At any rate, despite the less than earth-shattering nature of my revelation, I will finally offer it. Are you ready? Fujiya is the Hershey's of Japan. By that I mean that they make sub-standard chocolate products which are popular mainly because their taste is familiar, their packaging and logo can be related to, and their mascot a long-standing icon in the culture. Their products aren't great, but people know them so they like them.

This is not exactly a criticism of Fujiya. I like Hershey's kisses despite their chalky texture and sour milk/yogurt-like flavor profile and less than endearing chocolate notes. You can enjoy something and recognize that it's not the greatest quality version of that item on the market. Bad pizza is a case in point. I love bad pizza because it is familiar to me as someone whose mother would purchase an enormous quantity of bread-like squares with some form of ketchup and vegetable-based cheese-like product on it. It was a fast food meal from our freezer that provided a welcome alternative to the disgusting sloppy mess of canned vegetables, stacks of day-old white bread, and meat stuffs cooked into a grey, tough mass that my mother used her very special culinary skills to create. Yes, I like things because they were introduced to me in my childhood when I had a very different frame of reference.

The chocolates look cute with the adorable little embossed faces.

You may guess from that introduction that this box of twelve "Milky" mont blanc (a chestnut-paste-based dessert pictured on the lower right of the product's box) candies let me down. Indeed, it did. There is a particular flavoring in all of the Milky chocolates which I am not a fan of. I don't know what it is, but it is like the sour milk flavor in Hershey's chocolates. You either like it or you don't, and I don't.

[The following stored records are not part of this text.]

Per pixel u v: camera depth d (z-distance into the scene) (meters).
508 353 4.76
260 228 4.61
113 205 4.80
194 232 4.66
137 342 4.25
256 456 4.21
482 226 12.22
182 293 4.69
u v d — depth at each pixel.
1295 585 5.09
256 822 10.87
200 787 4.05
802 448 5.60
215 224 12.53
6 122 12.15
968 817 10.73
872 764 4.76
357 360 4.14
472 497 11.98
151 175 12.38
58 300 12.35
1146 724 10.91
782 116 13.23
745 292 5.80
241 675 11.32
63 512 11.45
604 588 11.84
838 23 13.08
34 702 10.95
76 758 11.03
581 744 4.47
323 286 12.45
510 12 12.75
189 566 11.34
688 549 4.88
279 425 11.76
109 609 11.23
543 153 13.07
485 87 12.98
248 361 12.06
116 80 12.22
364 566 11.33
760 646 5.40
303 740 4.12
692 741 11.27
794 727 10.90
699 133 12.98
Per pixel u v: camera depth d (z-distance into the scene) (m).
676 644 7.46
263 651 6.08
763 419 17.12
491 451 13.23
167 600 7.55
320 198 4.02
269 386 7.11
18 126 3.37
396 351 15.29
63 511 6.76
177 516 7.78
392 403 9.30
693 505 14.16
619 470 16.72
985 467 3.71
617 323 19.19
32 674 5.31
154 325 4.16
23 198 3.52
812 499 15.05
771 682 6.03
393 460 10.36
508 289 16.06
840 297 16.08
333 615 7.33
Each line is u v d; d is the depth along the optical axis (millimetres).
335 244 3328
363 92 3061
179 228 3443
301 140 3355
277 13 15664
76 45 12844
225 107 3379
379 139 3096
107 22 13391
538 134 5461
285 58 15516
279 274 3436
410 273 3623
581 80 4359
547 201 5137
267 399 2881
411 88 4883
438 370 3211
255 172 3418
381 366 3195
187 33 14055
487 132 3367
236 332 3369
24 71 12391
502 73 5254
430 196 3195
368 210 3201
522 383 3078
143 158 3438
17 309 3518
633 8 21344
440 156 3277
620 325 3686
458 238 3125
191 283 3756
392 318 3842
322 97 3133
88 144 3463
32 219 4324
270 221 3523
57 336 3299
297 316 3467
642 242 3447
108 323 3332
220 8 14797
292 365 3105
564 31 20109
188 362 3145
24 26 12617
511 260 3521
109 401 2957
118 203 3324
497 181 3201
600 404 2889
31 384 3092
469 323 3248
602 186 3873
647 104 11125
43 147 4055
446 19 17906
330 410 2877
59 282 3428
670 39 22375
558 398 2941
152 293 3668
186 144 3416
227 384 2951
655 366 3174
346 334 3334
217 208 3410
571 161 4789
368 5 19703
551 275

The bigger sin than this weird taste is that the chestnut/mont blanc component, which was the part of this candy which compelled me to buy it at Nijiya market for about $2.20 (224 yen), is quite weak. It tastes a little like caramel at first, but it dissipates too quickly to really detect any greater depth of flavor. Mostly, you're just getting the very soft, fatty weird chocolate exterior. I should note that this is not because it is fake chocolate, or at least I think it's not. Fujiya uses cocoa butter and cacao mass. It also uses vegetable oil and "artificial flavor", which may account for the strange taste that I dislike. This is not horrible by any stretch of the imagination, but I'll turn to this when I'm out of other candy or want a tiny portion (each square is 20 calories) and only have big amounts on hand.

I have to try to remember that I don't care much for Fujiya's products. I buy them so infrequently that I forget and make mistakes like buying this. That being said, the chestnut part would probably have sucked me into buying it even if I remembered Fujiya's freaky chocolate recipe. Besides, if I keep eating it, I may get used to it and actually learn to like it. It worked with Hershey's, after all.